Your task: Your task is to transcribe each record exactly and to omit every image.

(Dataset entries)
::::
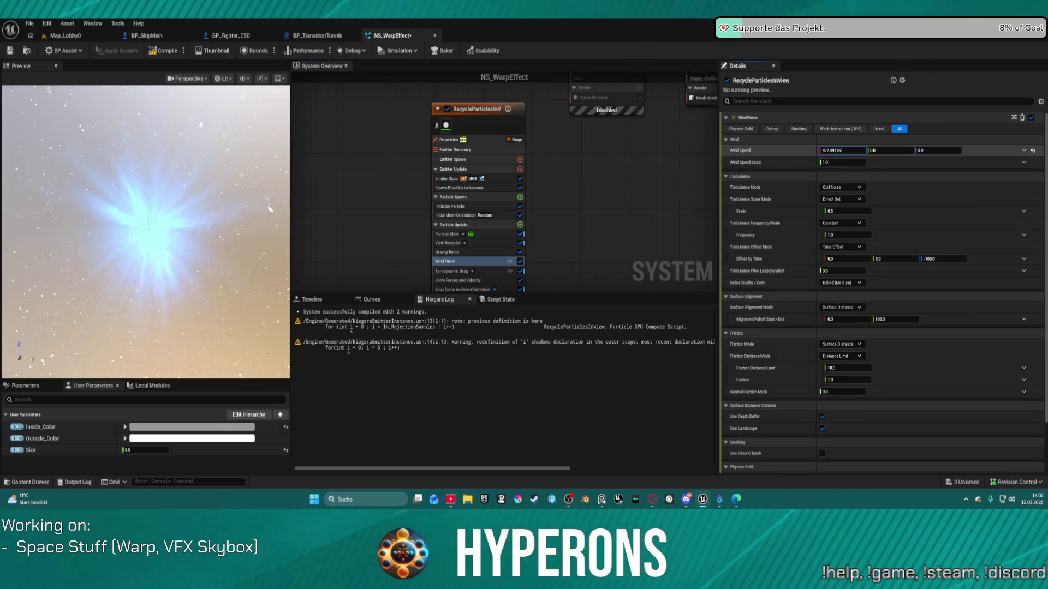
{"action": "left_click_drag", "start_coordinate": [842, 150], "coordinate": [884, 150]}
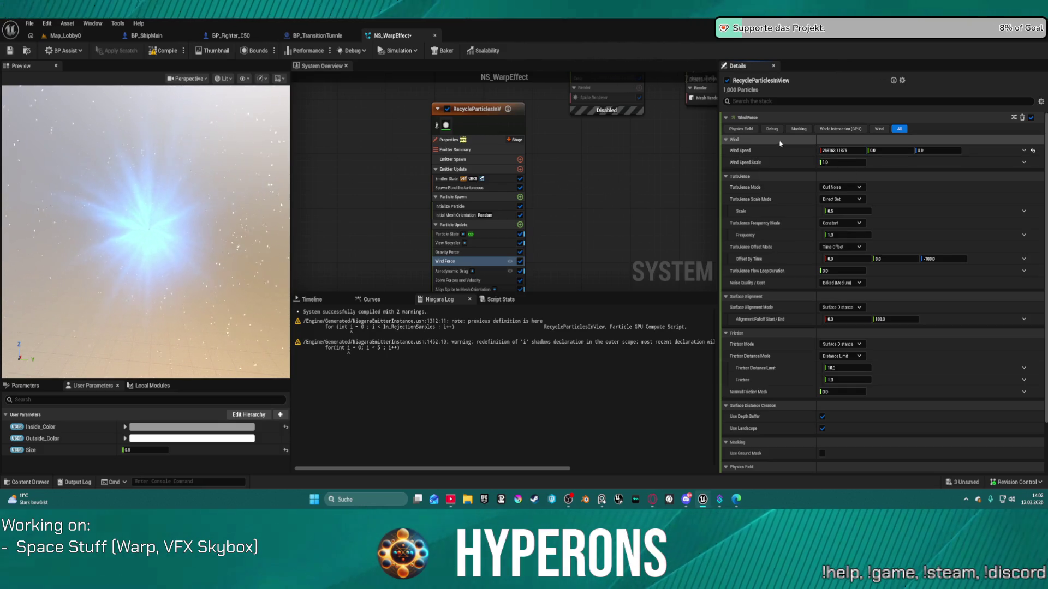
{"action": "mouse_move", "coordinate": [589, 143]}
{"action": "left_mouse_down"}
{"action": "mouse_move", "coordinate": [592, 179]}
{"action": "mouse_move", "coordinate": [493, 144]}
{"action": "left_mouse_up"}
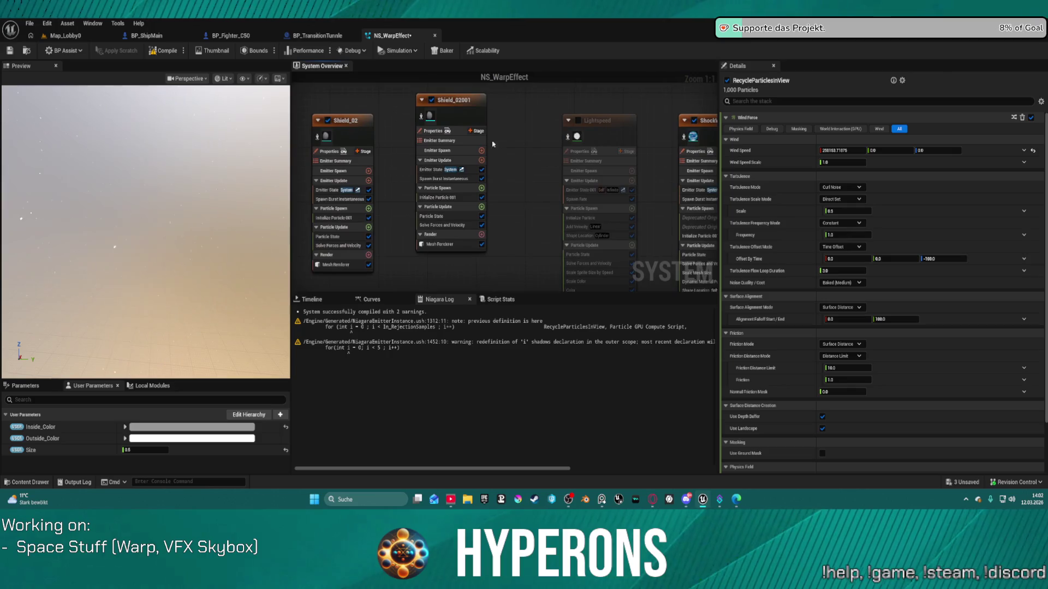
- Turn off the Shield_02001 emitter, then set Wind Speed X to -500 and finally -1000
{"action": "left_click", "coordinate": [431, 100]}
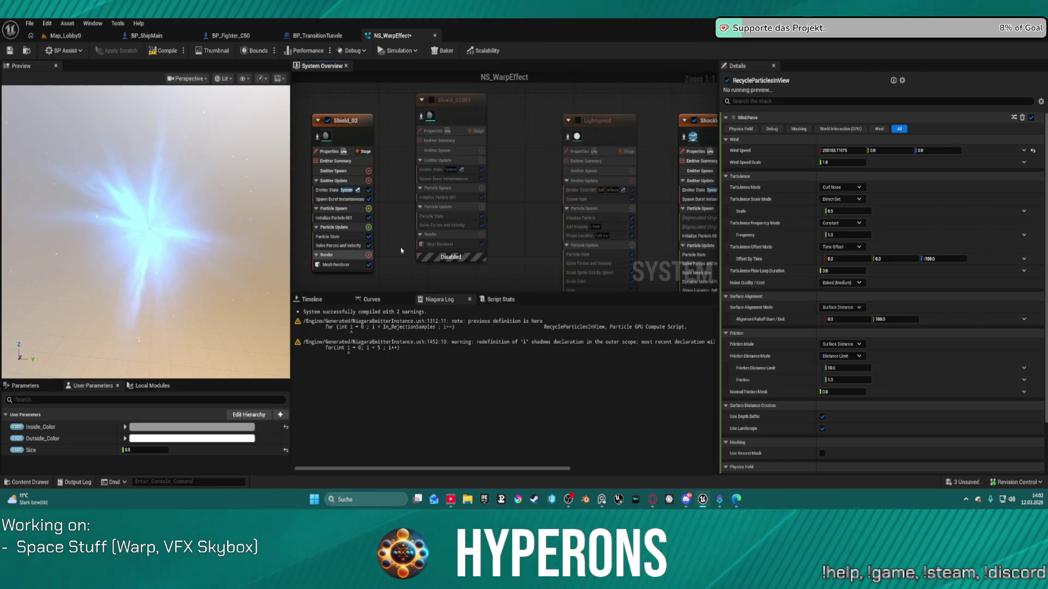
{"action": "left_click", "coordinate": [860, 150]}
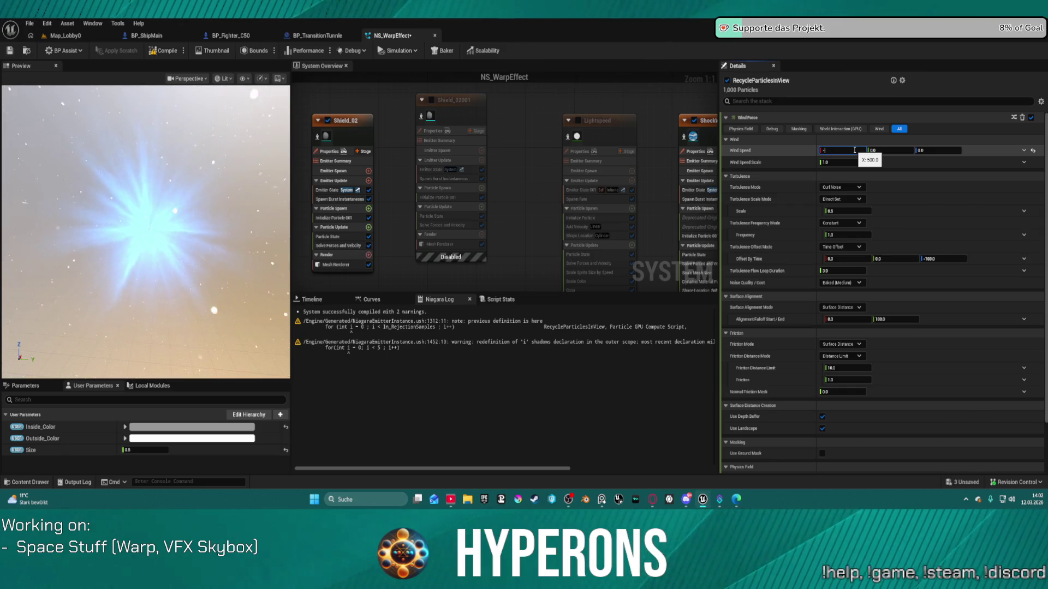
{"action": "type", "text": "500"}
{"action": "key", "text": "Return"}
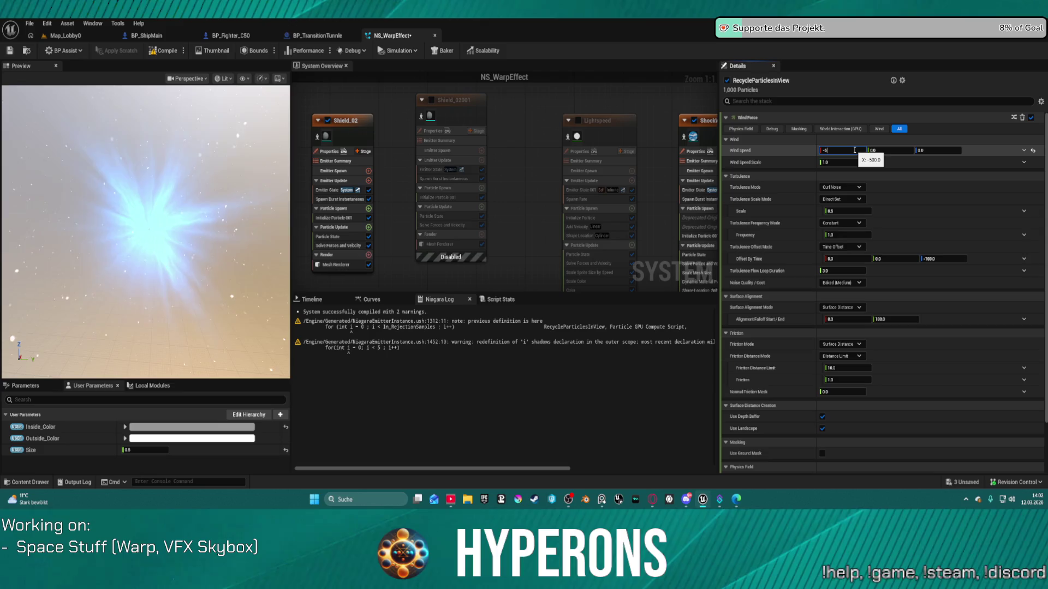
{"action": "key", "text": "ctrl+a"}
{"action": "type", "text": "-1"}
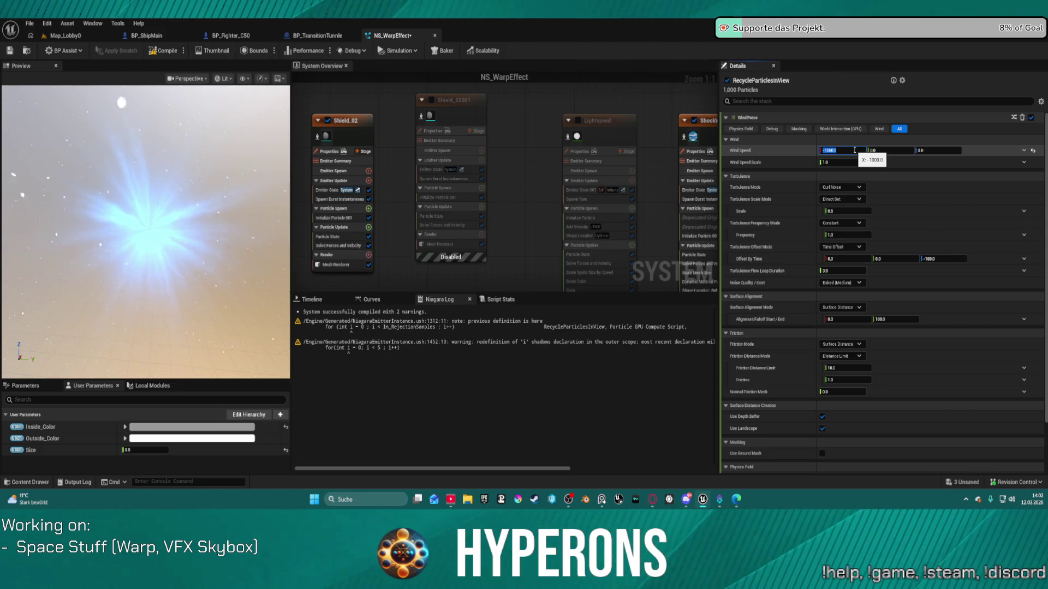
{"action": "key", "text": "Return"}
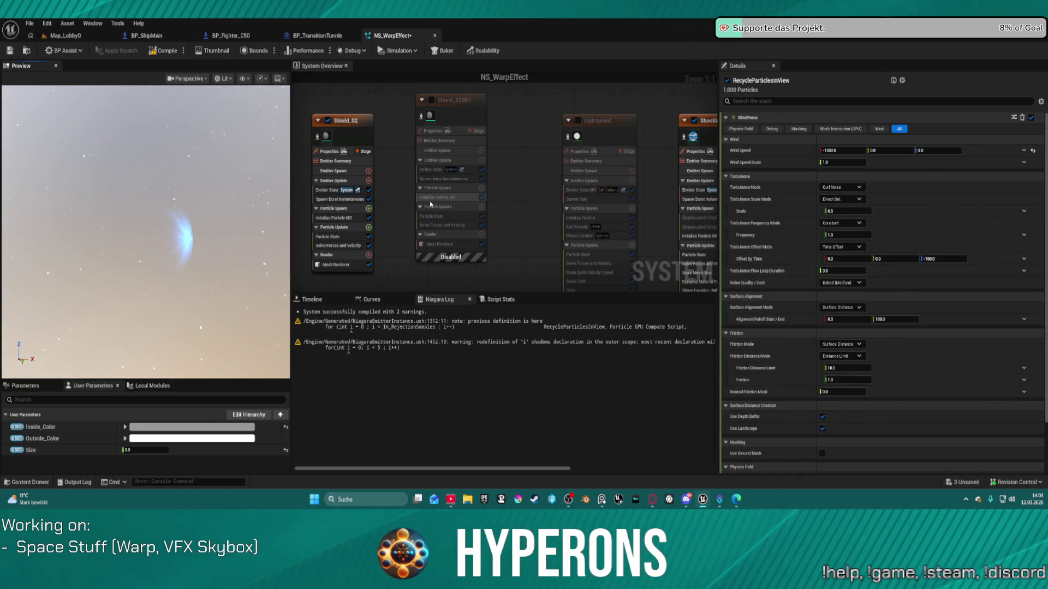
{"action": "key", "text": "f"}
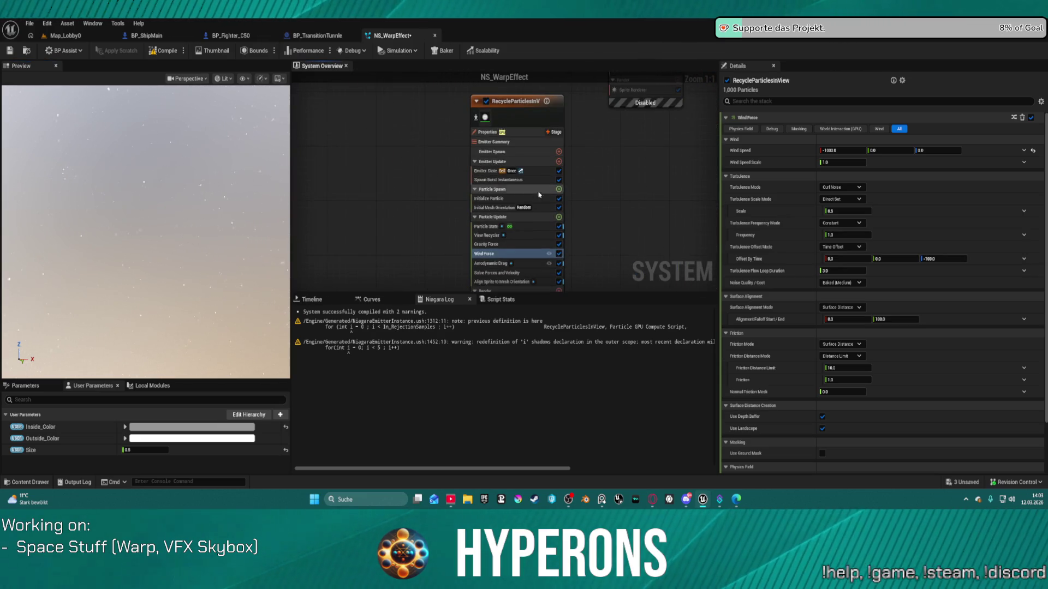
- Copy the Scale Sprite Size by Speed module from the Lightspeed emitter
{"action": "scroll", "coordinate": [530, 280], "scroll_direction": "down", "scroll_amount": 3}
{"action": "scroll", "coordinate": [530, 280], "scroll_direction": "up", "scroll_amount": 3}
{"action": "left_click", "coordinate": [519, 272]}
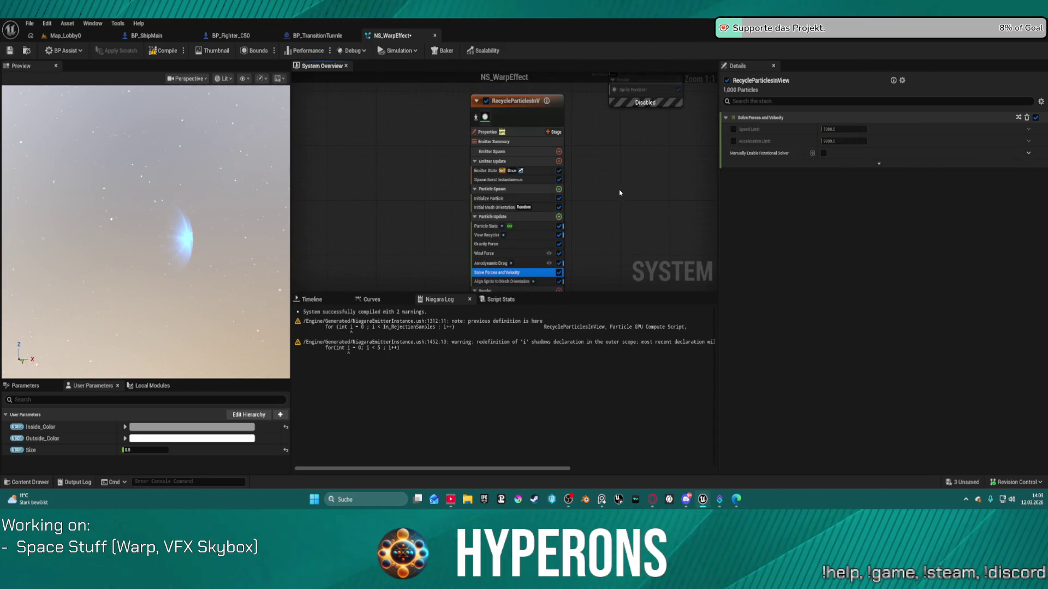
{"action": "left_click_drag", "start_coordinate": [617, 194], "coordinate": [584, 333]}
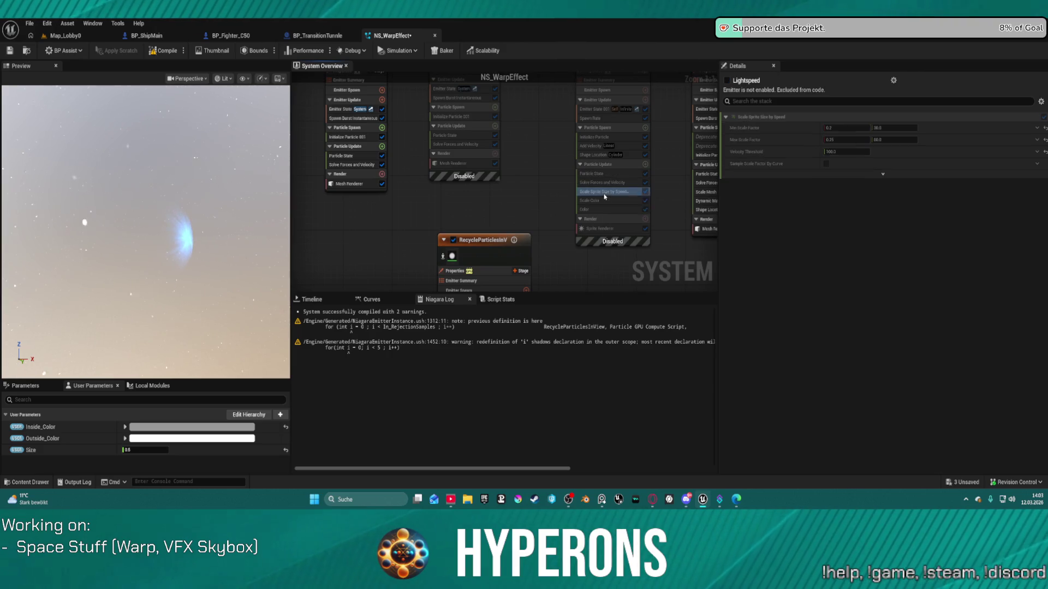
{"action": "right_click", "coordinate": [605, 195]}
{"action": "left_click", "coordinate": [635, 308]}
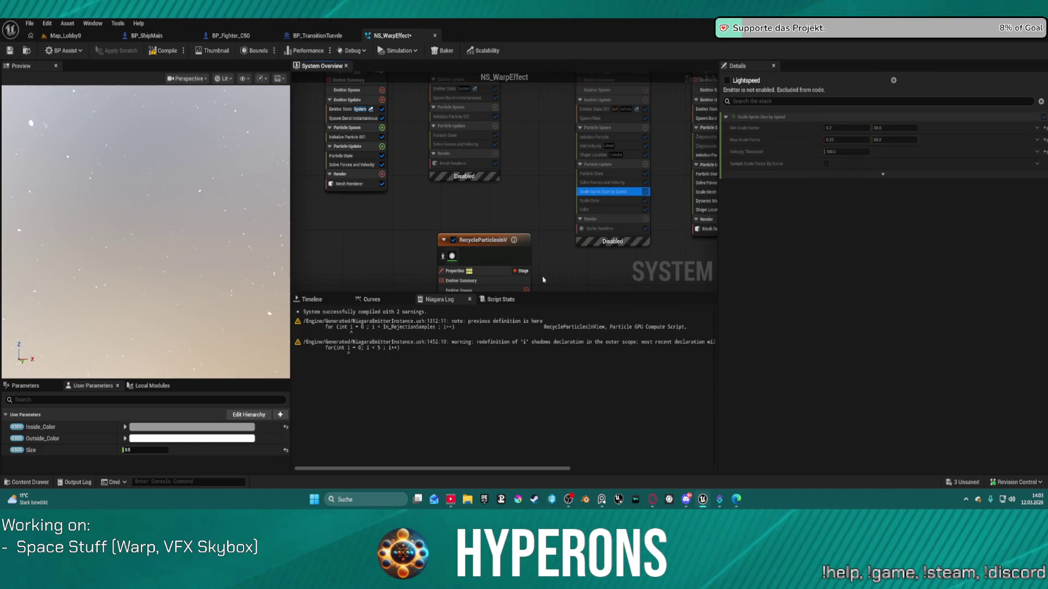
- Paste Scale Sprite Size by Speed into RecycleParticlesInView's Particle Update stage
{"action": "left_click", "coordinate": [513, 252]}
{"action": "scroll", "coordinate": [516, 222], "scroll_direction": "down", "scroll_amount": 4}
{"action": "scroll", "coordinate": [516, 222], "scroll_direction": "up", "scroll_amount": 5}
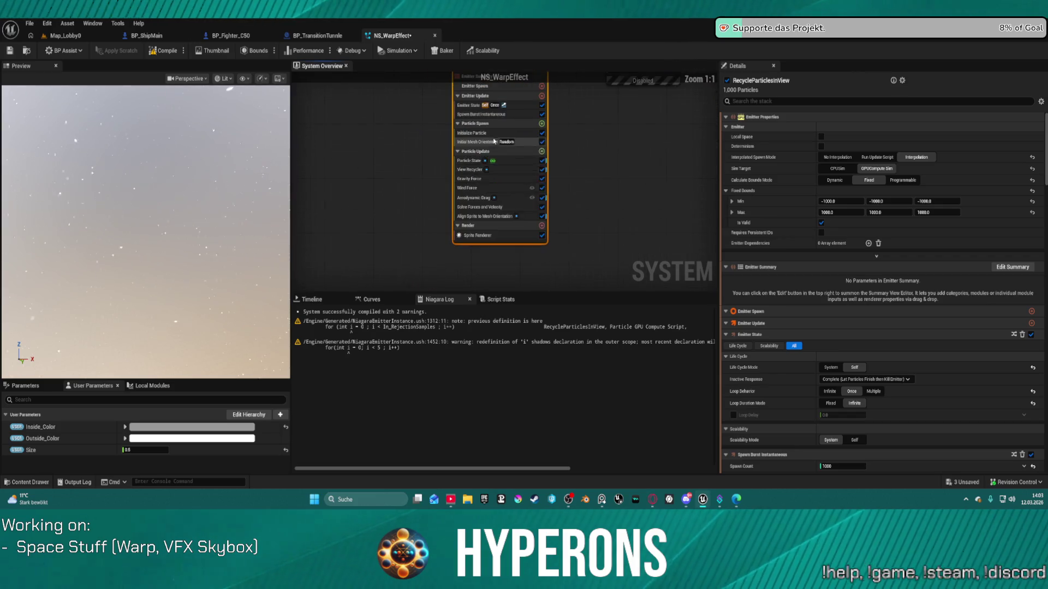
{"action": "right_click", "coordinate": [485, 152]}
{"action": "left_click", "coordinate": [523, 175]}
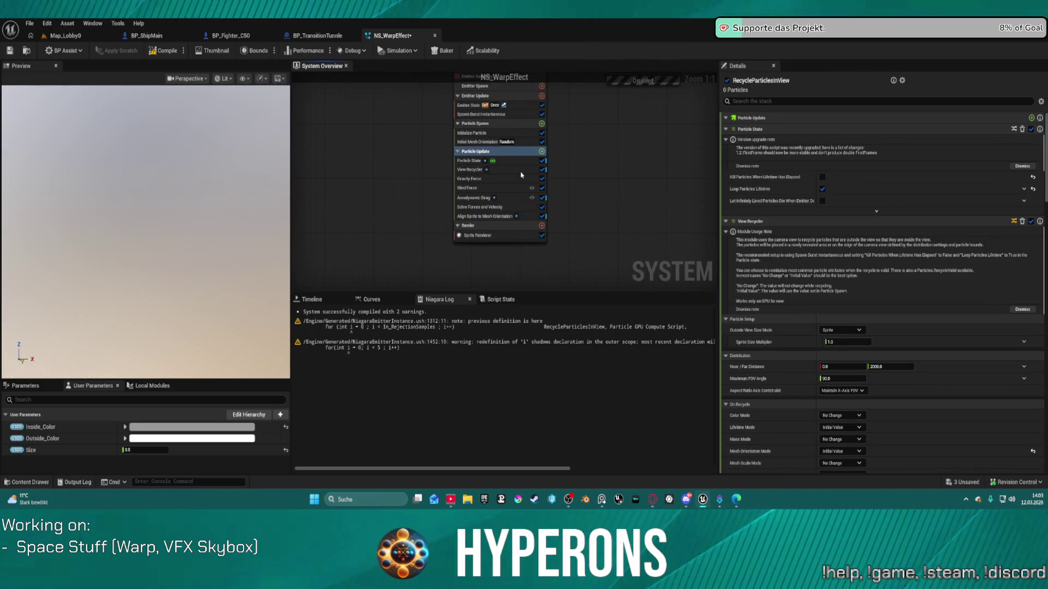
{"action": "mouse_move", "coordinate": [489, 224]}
::::
Solution to the exercise:
{"action": "left_click_drag", "start_coordinate": [842, 150], "coordinate": [884, 150]}
{"action": "mouse_move", "coordinate": [589, 143]}
{"action": "left_mouse_down"}
{"action": "mouse_move", "coordinate": [592, 179]}
{"action": "mouse_move", "coordinate": [493, 144]}
{"action": "left_mouse_up"}
- Turn off the Shield_02001 emitter, then set Wind Speed X to -500 and finally -1000
{"action": "left_click", "coordinate": [431, 100]}
{"action": "left_click", "coordinate": [860, 150]}
{"action": "type", "text": "500"}
{"action": "key", "text": "Return"}
{"action": "key", "text": "ctrl+a"}
{"action": "type", "text": "-1"}
{"action": "key", "text": "Return"}
{"action": "key", "text": "f"}
- Copy the Scale Sprite Size by Speed module from the Lightspeed emitter
{"action": "scroll", "coordinate": [530, 280], "scroll_direction": "down", "scroll_amount": 3}
{"action": "scroll", "coordinate": [530, 280], "scroll_direction": "up", "scroll_amount": 3}
{"action": "left_click", "coordinate": [519, 272]}
{"action": "left_click_drag", "start_coordinate": [617, 194], "coordinate": [584, 333]}
{"action": "right_click", "coordinate": [605, 195]}
{"action": "left_click", "coordinate": [635, 308]}
- Paste Scale Sprite Size by Speed into RecycleParticlesInView's Particle Update stage
{"action": "left_click", "coordinate": [513, 252]}
{"action": "scroll", "coordinate": [516, 222], "scroll_direction": "down", "scroll_amount": 4}
{"action": "scroll", "coordinate": [516, 222], "scroll_direction": "up", "scroll_amount": 5}
{"action": "right_click", "coordinate": [485, 152]}
{"action": "left_click", "coordinate": [523, 175]}
{"action": "mouse_move", "coordinate": [489, 224]}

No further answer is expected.